Starting from the line containing "M541,617L560,596L563,594L604,617", write out the rest of the entries exactly, through the final line, including nothing else.
Recorded data START
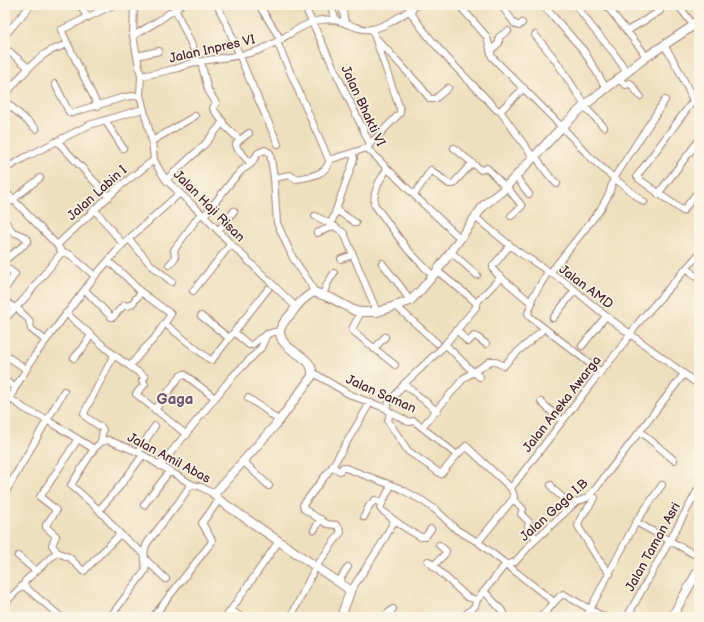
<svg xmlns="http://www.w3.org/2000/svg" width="704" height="622" font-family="'Balsamiq Sans',sans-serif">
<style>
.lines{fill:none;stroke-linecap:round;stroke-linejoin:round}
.minor-casing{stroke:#9c8074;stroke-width:8}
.tertiary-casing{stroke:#9c8074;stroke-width:10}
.minor{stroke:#fff;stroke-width:6}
.tertiary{stroke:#fff;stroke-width:8}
.labels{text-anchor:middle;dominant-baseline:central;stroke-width:3.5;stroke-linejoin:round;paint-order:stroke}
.street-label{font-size:13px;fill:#4a1f2b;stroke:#fcf5e5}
.quarter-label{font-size:15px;font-weight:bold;fill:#71536c;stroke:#fcf5e5}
</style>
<rect width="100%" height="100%" fill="#fcf5e5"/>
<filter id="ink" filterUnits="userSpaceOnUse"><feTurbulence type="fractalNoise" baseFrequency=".025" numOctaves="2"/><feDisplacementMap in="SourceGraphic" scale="8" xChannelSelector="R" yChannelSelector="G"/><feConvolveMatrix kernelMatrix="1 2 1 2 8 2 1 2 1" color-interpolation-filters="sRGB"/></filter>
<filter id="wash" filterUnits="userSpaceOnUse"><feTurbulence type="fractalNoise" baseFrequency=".012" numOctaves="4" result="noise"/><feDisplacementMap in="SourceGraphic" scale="16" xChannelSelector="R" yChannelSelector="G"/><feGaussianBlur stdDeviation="0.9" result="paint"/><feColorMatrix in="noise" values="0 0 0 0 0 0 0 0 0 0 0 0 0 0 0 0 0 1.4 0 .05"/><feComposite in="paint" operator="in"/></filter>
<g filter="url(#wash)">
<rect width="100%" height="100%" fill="#eee0be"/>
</g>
<g filter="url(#ink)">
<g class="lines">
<defs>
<path id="minor" d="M81,5L87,18
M134,5L133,36L141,76L140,95L152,141L154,160L160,171L166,180L201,213L231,244L296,307
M217,5L228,27L248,76L278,144
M259,5L281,40
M304,5L370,144L367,148
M332,5V10L336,20
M342,5L345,23
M459,5L487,37L492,57L562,127L591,158L609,174L644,202
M501,5L515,24L519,26L522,23
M543,5L584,51L606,88
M576,5L592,27L613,52L627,72
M606,5L641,49L646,57
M678,5L694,26
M175,9L195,52L197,62
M409,10C433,47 467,78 497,110L500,111L533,157
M627,31L660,11
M5,35L31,5
M535,35L554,58L585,105
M133,36L158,21L181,5
M377,39L421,87L430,99H435L448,88
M664,45C676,63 685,81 693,101
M5,48L29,68
M490,51L499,43V37L508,31
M137,56L159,51
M141,76C152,74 163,72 174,69C180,68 185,65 191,63C212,58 237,58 257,51C278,44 295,27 316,21C340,14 353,32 372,29C387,27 406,12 418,5
M618,79L626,85L630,83L640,96
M55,84L69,112L71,113L125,97L140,95
M5,95C17,81 29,65 45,54C52,49 60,47 68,44
M699,100L693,101L637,176L639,179L683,211L699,190
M5,101L36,129
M98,106L61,30L113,5
M584,106L604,127
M500,111L524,88
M105,120L123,148
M223,124L240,140L236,144L237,148L251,164
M240,140L249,133
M57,141L109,197
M152,141L195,116
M370,144L400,113V109L372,29
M367,148L418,199L460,238
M454,148L481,170L487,168L505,187
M352,153L354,158L353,162L336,210L356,223
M535,155C541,165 548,176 557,184
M329,160L367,148
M5,169L24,158L89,125L143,109
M387,169L379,182L375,193L374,204L408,250L433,276
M516,177L529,194
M274,178L290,175L296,179C308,177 328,175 329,160L277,42
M166,180L205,144L223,122L214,110L213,108L216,103L208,90L201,62
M506,186L522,206L511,216
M5,191L57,245L62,252L69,254L95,276
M658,194L699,140
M414,195L431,170L449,184H453L472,163
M5,206L40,178
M94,209L123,244
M204,216L232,181L242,170L251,164L258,153L265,150L270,153L274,178L277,223L293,258L310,283L314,292
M315,216L331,224L336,210
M475,217L517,251L565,282L606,316L699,385
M5,221L13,232L23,236L28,240L24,245L5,260
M218,231L234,211
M317,233L331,227V224L344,233L377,312
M129,239L150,264L172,282
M57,245L120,186L154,160
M510,245L493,266V269L497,274L528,300H531
M451,252L477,275
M341,259L353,255
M108,261L122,273L141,292L171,314L154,339L144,349L130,366
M382,263L401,287L410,301
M169,265L175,258L174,250L201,213
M5,266L15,274L5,289
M687,268L699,280
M550,273L600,210L609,194L614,178L665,100
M85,290L111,317H113L124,305L128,306L132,304L141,292
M193,291L231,244
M323,295L327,284L334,273
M5,300L15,309
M531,300L532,303L528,313L530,317L601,372
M531,300L548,272
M476,303L501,277
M396,306L437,343
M16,307L29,320L31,329L45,340
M361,312L352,329L353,331L395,365
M66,313L114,355L145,377L142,381L145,384L136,394L187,435
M201,316L229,338
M553,318L575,290
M5,319L25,298L62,252
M169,327L209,359L212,360L268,289
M457,330L468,342L474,336L477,337L486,344
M234,332L249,345H252C260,337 268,332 280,331
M445,344L472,371L480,377
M582,346L606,316
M374,349L385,337
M5,355L26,369
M74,358L83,348L91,335
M312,372L347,393L358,398L385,408L390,412L409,422L414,421L457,455
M404,384L437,411
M5,385L9,383L15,388
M248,398L263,408L279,421
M11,399L25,409L47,420L94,449
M541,402L562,421
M385,408L404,384L442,348L476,307V303L470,297L437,271
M5,409L15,388L35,355L95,276L123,244L180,193
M155,410L180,376L184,374L215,398
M390,412L388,421L408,451L441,474L457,455L466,446L511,488L514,496L513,499L478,542
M422,427L464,378L491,361H494L504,366C515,351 532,342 544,328
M641,432L674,460
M101,442L103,430L102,428L86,417L84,413L114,355
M138,452L155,426
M243,461L269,486
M160,466L232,377L261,348L267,334
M332,467L340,471L343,467L399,488L423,501L437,511L457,530L478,542L554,602
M391,485L380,508C382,512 386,512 389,516C398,524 410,531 421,537H425L431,529
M551,485L554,490L572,506
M511,488L594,380L619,350L639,322L699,254
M5,493L64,391
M595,498L580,519L578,526L598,559L610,574
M513,499L523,509L521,514L529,522L528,527L536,539
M144,505L169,472
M99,510L120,486L143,455
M364,517L369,506L375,500L382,502
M636,522L699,557
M314,530L321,519
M57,552L52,545L56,536L46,527V525L56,511L54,508L40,497L78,439
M57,552L25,581L24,586L61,617
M57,552L70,558L83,571H84L120,534
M144,554L122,536L99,510L71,485L94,449L101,442L108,440L138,452L191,484L201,487L214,494
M18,556L36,571
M145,559L166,579
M428,561L467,597L477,600
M433,566L445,554L446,551L439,545
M339,581L348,567
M484,591L504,613
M350,592L381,545L394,521
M5,603L24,584
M231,610L241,617
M110,617L145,571C147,560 141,553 148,542L179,502L191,484
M153,617L211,543L212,540L202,523L219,500
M226,617L279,541
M291,617L315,568L341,532L339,528L336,525L327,524L304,509L303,505L332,467L370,403
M384,617L393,609
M463,617L475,606L477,600L505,565L515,562L531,544L576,502L587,498L593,492L684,374
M541,617L560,596L563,594L604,617
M586,617L636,522L662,485
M627,617L699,488"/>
<path id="tertiary" d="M348,617L344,615L343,611L350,592L347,588L219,500L214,494L279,421L312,376C316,355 280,352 280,332C280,326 287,318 291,314C297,305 304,297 314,292L333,299L355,311L361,312H377L410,301L420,291L437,271L484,205L502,191L562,127L585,105L646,57L699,22
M672,617L699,569"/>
</defs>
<!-- minor casing -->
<use href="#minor" class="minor-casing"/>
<!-- tertiary casing -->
<use href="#tertiary" class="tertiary-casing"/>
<!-- minor -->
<use href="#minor" class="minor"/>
<!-- tertiary -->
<use href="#tertiary" class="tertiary"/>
</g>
</g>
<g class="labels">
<!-- street labels -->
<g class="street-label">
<text transform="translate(212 49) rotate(-13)">Jalan Inpres VI</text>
<text transform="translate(363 106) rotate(65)">Jalan Bhakti VI</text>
<text transform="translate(97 193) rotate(-42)">Jalan Labin I</text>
<text transform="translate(209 206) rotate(45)">Jalan Haji Risan</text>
<text transform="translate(586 287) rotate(37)">Jalan AMD</text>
<text transform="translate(381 394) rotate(24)">Jalan Saman</text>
<text transform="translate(562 404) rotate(-52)">Jalan Aneka Awarga</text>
<text transform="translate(169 458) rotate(28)">Jalan Amil Abas</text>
<text transform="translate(554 510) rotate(-42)">Jalan Gaga I.B</text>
<text transform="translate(653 547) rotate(-61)">Jalan Taman Asri</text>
</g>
<!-- quarter labels -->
<g class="quarter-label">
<text x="175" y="399">Gaga</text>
</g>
</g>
<!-- margin -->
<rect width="704" height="622" fill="none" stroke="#fcf5e5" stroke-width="20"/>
</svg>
Recorded data END
Solution for this task =>
M541,617L560,596L563,594L604,617
M586,617L636,522L662,485
M627,617L699,488"/>
<path id="tertiary" d="M348,617L344,615L343,611L350,592L347,588L219,500L214,494L279,421L312,376C316,355 280,352 280,332C280,326 287,318 291,314C297,305 304,297 314,292L333,299L355,311L361,312H377L410,301L420,291L437,271L484,205L502,191L562,127L585,105L646,57L699,22
M672,617L699,569"/>
</defs>
<!-- minor casing -->
<use href="#minor" class="minor-casing"/>
<!-- tertiary casing -->
<use href="#tertiary" class="tertiary-casing"/>
<!-- minor -->
<use href="#minor" class="minor"/>
<!-- tertiary -->
<use href="#tertiary" class="tertiary"/>
</g>
</g>
<g class="labels">
<!-- street labels -->
<g class="street-label">
<text transform="translate(212 49) rotate(-13)">Jalan Inpres VI</text>
<text transform="translate(363 106) rotate(65)">Jalan Bhakti VI</text>
<text transform="translate(97 193) rotate(-42)">Jalan Labin I</text>
<text transform="translate(209 206) rotate(45)">Jalan Haji Risan</text>
<text transform="translate(586 287) rotate(37)">Jalan AMD</text>
<text transform="translate(381 394) rotate(24)">Jalan Saman</text>
<text transform="translate(562 404) rotate(-52)">Jalan Aneka Awarga</text>
<text transform="translate(169 458) rotate(28)">Jalan Amil Abas</text>
<text transform="translate(554 510) rotate(-42)">Jalan Gaga I.B</text>
<text transform="translate(653 547) rotate(-61)">Jalan Taman Asri</text>
</g>
<!-- quarter labels -->
<g class="quarter-label">
<text x="175" y="399">Gaga</text>
</g>
</g>
<!-- margin -->
<rect width="704" height="622" fill="none" stroke="#fcf5e5" stroke-width="20"/>
</svg>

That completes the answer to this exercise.